- Born: February 11, 1917 Placerville, California, U.S.
- Died: November 20, 2002 (aged 85) Burlingame, California, U.S.
- Burial place: Holy Cross Cemetery (Colma, California)
- Education: Heald College
- Alma mater: California College of Arts and Crafts
- Spouse(s): Laura Marie Frugoli (m. 1948–1981; divorce), Gayle Augusta Mary Anderson (m. 1981–?)

= Oliver Gagliani =

American photographer (1917–2002)

Oliver Lewis Gagliani (1917 – 2002) was an American photographer, and educator. He was a master of large format photography, darkroom technique, and the Zone System. Gagliani was active photographer in the San Francisco Bay Area from 1948 until 2002. He is best known for his beautiful and haunting black-and-white photographs of ghost towns of the southwest.

== Early life ==
Born in Placerville, California on February 11, 1917. He was raised in South San Francisco, California. He intended to become a professional musician and studied the violin for ten years. Gagliani served in the United States Army during World War II, and as a result he sustained hearing loss and was no longer able to pursue music.

== Career ==
Upon seeing a retrospective on Paul Strand's photography work in 1945 at the San Francisco Museum of Art, he was convinced that photography could be considered fine art. He started working as a photographer in 1948. From 1949 until 1958, Gagliani had tuberculosis and periodically spent time in the sanitarium.

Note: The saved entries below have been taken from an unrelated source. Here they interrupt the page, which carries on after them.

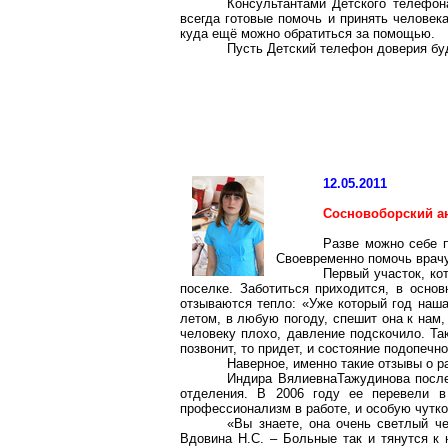
Консультантами Детского телефон
всегда готовые помочь и принять человека
куда ещё можно обратиться за помощью.
Пусть Детский телефон доверия буд
12.05.2011
Сосновоборский а
Разве можно себе п
Своевременно помочь врачу,
Первый участок, ко
поселке. Заботиться приходится, в основ
отзываются тепло: «Уже который год наша
летом, в любую погоду, спешит она к нам,
человеку плохо, давление подскочило. Та
позвонит, то придет, и состояние подопечн
Наверное, именно такие отзывы о р
Индира ВялиевнаТажудинова после
отделения. В 2006 году ее перевели в
профессионализм в работе, и особую чутко
«Вы знаете, она очень светлый ч
Вдовина Н.С. – Больные так и тянутся к 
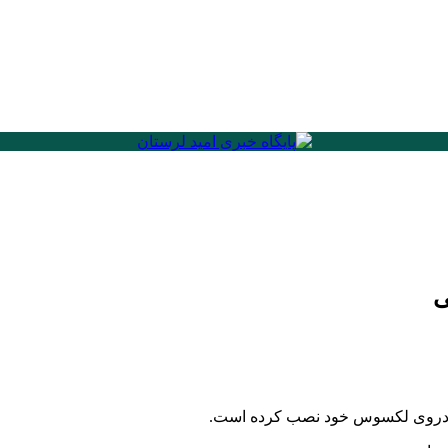
ی
خودروی لکسوس خود نصب کرده است.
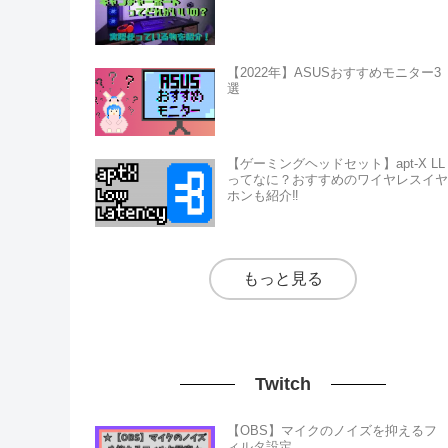
【2022年】ASUSおすすめモニター3
選
【ゲーミングヘッドセット】apt-X LL
ってなに？おすすめのワイヤレスイヤ
ホンも紹介‼
もっと見る
Twitch
【OBS】マイクのノイズを抑えるフ
ィルタ設定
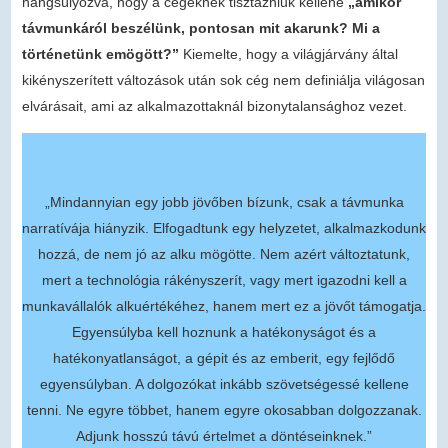
hangsúlyozva, hogy a cégeknek tisztázniuk kellene
„amikor
távmunkáról beszélünk, pontosan mit akarunk? Mi a
történetünk emögött?”
Kiemelte, hogy a világjárvány által
kikényszerített változások után sok cég nem definiálja világosan
elvárásait, ami az alkalmazottaknál bizonytalansághoz vezet.
„Mindannyian egy jobb jövőben bízunk, csak a távmunka
narratívája hiányzik. Elfogadtunk egy helyzetet, alkalmazkodunk
hozzá, de nem jó az alku mögötte. Nem azért változtatunk,
mert a technológia rákényszerít, vagy mert igazodni kell a
munkavállalók alkuértékéhez, hanem mert ez a jövőt támogatja.
Egyensúlyba kell hoznunk a hatékonyságot és a
hatékonyatlanságot, a gépit és az emberit, egy fejlődő
egyensúlyban. A dolgozókat inkább szövetségessé kellene
tenni. Ne egyre többet, hanem egyre okosabban dolgozzanak.
Adjunk hosszú távú értelmet a döntéseinknek.”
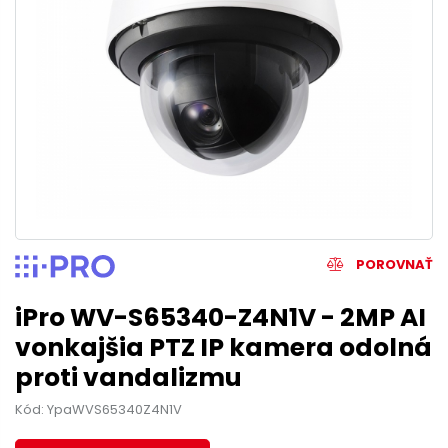
POROVNAŤ
iPro WV-S65340-Z4N1V - 2MP AI
vonkajšia PTZ IP kamera odolná
proti vandalizmu
Kód: YpaWVS65340Z4N1V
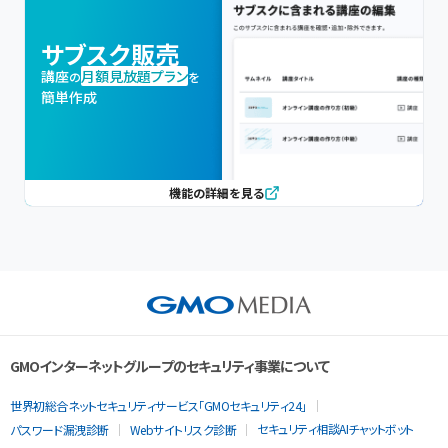
サブスク販売
講座
月額見放題プラン
の
を
簡単作成
機能の詳細を見る
GMOインターネットグループのセキュリティ事業について
世界初総合ネットセキュリティサービス「GMOセキュリティ24」
セキュリティ相談AIチャットボット
パスワード漏洩診断
Webサイトリスク診断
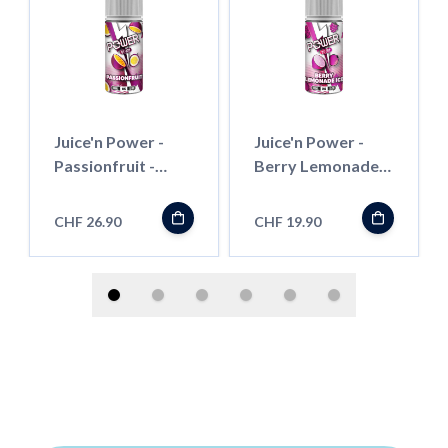
Juice'n Power -
Juice'n Power -
Passionfruit -
Berry Lemonade
100ml - Shortfill
ICE - 100ml -
Shortfill
CHF 26.90
CHF 19.90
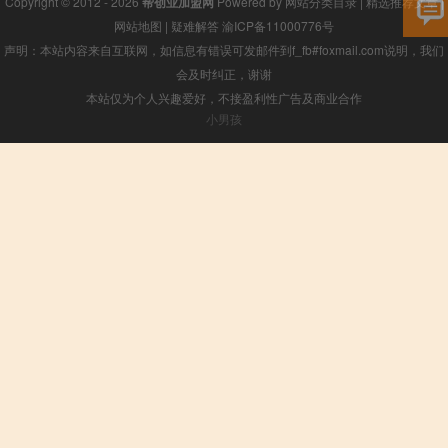
Copyright © 2012 - 2026
帮创业加盟网
Powered by
网站分类目录
|
精选推荐文章
|
网站地图
|
疑难解答
渝ICP备11000776号
声明：本站内容来自互联网，如信息有错误可发邮件到f_fb#foxmail.com说明，我们
会及时纠正，谢谢
本站仅为个人兴趣爱好，不接盈利性广告及商业合作
小男孩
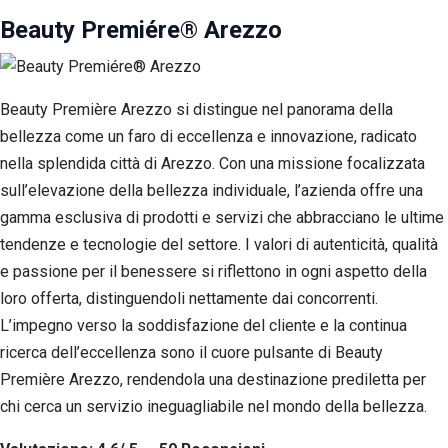
Beauty Premiére® Arezzo
Beauty Première Arezzo si distingue nel panorama della
bellezza come un faro di eccellenza e innovazione, radicato
nella splendida città di Arezzo. Con una missione focalizzata
sull’elevazione della bellezza individuale, l’azienda offre una
gamma esclusiva di prodotti e servizi che abbracciano le ultime
tendenze e tecnologie del settore. I valori di autenticità, qualità
e passione per il benessere si riflettono in ogni aspetto della
loro offerta, distinguendoli nettamente dai concorrenti.
L’impegno verso la soddisfazione del cliente e la continua
ricerca dell’eccellenza sono il cuore pulsante di Beauty
Première Arezzo, rendendola una destinazione prediletta per
chi cerca un servizio ineguagliabile nel mondo della bellezza.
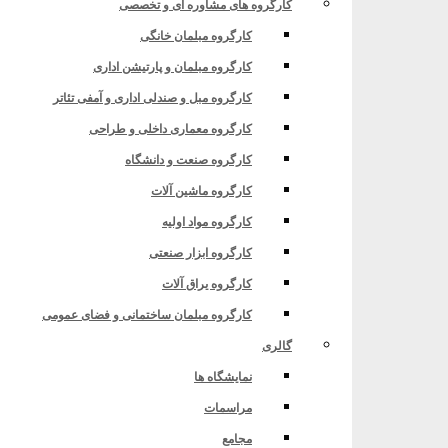
کارگروه های مشاوره ای و تخصصی
کارگروه مبلمان خانگی
کارگروه مبلمان و پارتیشن اداری
ان های تابعه
کارگروه مبل و صندلی اداری و آمفی تئاتر
کارگروه معماری داخلی و طراحی
کارگروه صنعت و دانشگاه
کارگروه ماشین آلات
کارگروه مواد اولیه
کارگروه ابزار صنعتی
کارگروه یراق آلات
کارگروه مبلمان ساختمانی و فضای عمومی
گالری
ان های تابعه
نمایشگاه ها
مراسمات
مجامع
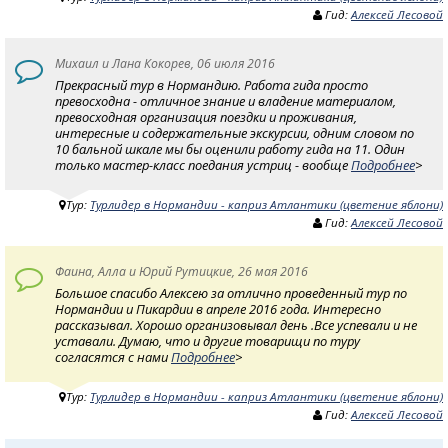
Гид:
Алексей Лесовой
Михаил и Лана Кокорев, 06 июля 2016
Прекрасный тур в Нормандию. Работа гида просто
превосходна - отличное знание и владение материалом,
превосходная организация поездки и проживания,
интересные и содержательные экскурсии, одним словом по
10 бальной шкале мы бы оценили работу гида на 11. Один
только мастер-класс поедания устриц - вообще
Подробнее
>
Тур:
Турлидер в Нормандии - каприз Атлантики (цветение яблони)
Гид:
Алексей Лесовой
Фаина, Алла и Юрий Рутицкие, 26 мая 2016
Большое спасибо Алексею за отлично проведенный тур по
Нормандии и Пикардии в апреле 2016 года. Интересно
рассказывал. Хорошо организовывал день .Все успевали и не
уставали. Думаю, что и другие товарищи по туру
согласятся с нами
Подробнее
>
Тур:
Турлидер в Нормандии - каприз Атлантики (цветение яблони)
Гид:
Алексей Лесовой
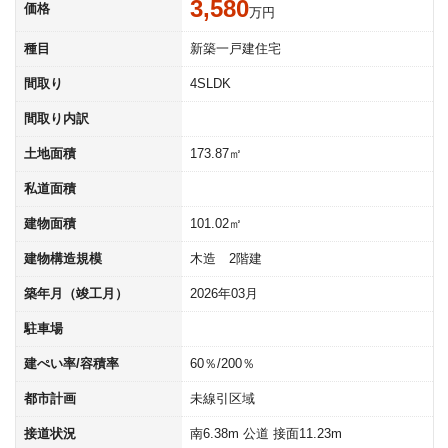
3,580
価格
万円
種目
新築一戸建住宅
間取り
4SLDK
間取り内訳
土地面積
173.87㎡
私道面積
建物面積
101.02㎡
建物構造規模
木造 2階建
築年月（竣工月）
2026年03月
駐車場
建ぺい率/容積率
60％/200％
都市計画
未線引区域
接道状況
南6.38m 公道 接面11.23m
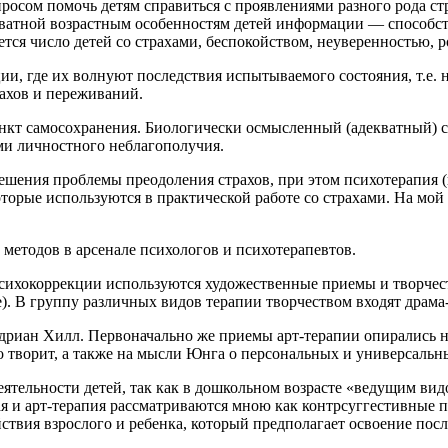
просом помочь детям справиться с проявлениями разного рода с
ватной возрастным особенностям детей информации — способст
тся число детей со страхами, беспокойством, неуверенностью, 
и, где их волнуют последствия испытываемого состояния, т.е. 
ахов и переживаний.
тинкт самосохранения. Биологически осмысленный (адекватный)
ами личностного неблагополучия.
ешения проблемы преодоления страхов, при этом психотерапия (
орые используются в практической работе со страхами. На мой в
 методов в арсенале психологов и психотерапевтов.
психокоррекции используются художественные приемы и творчест
е). В группу различных видов терапии творчеством входят драма
Адриан Хилл. Первоначально же приемы арт-терапии опирались на
но творит, а также на мысли Юнга о персональных и универсальн
еятельности детей, так как в дошкольном возрасте «ведущим видо
 и арт-терапия рассматриваются мною как контрсуггестивные 
ствия взрослого и ребенка, который предполагает освоение пос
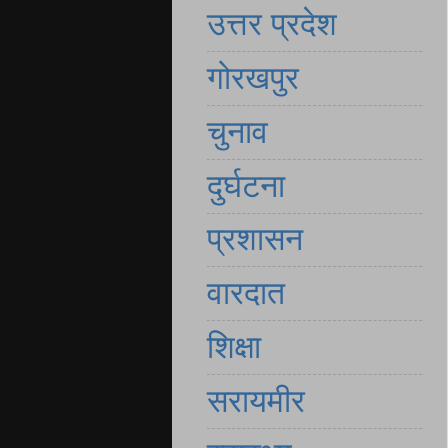
उत्तर प्रदेश
गोरखपुर
चुनाव
दुर्घटना
प्रशासन
वारदात
शिक्षा
सरायमीर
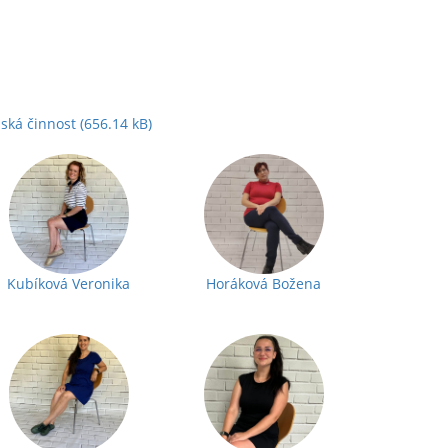
ská činnost
(656.14 kB)
Kubíková Veronika
Horáková Božena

From 1951 until 1953, he attended the Heald College of Engineering, in San Francisco.

In 1954, he founded the Bay Street Photographers Gallery in San Francisco. In 1955, Gagliani began experimenting with color photography.

Gagliani earned an MFA degree in Photography from California College of Arts and Crafts in 1973. Oliver studied under and worked with some of the greatest photographers of the 20th century including, Ansel Adams, Minor White, Paul Caponigro, Cole Weston, Paul Strand, Ruth Bernhard. and many others.

He enjoyed sharing his knowledge and in his later years conducted photographic workshops, the Oliver Gagliani Zone System and Fine Print Photography Workshops, in Virginia City, Nevada.

Gagliani died in November 20, 2002 in Burlingame, California. He is buried in Holy Cross Cemetery in Colma, California.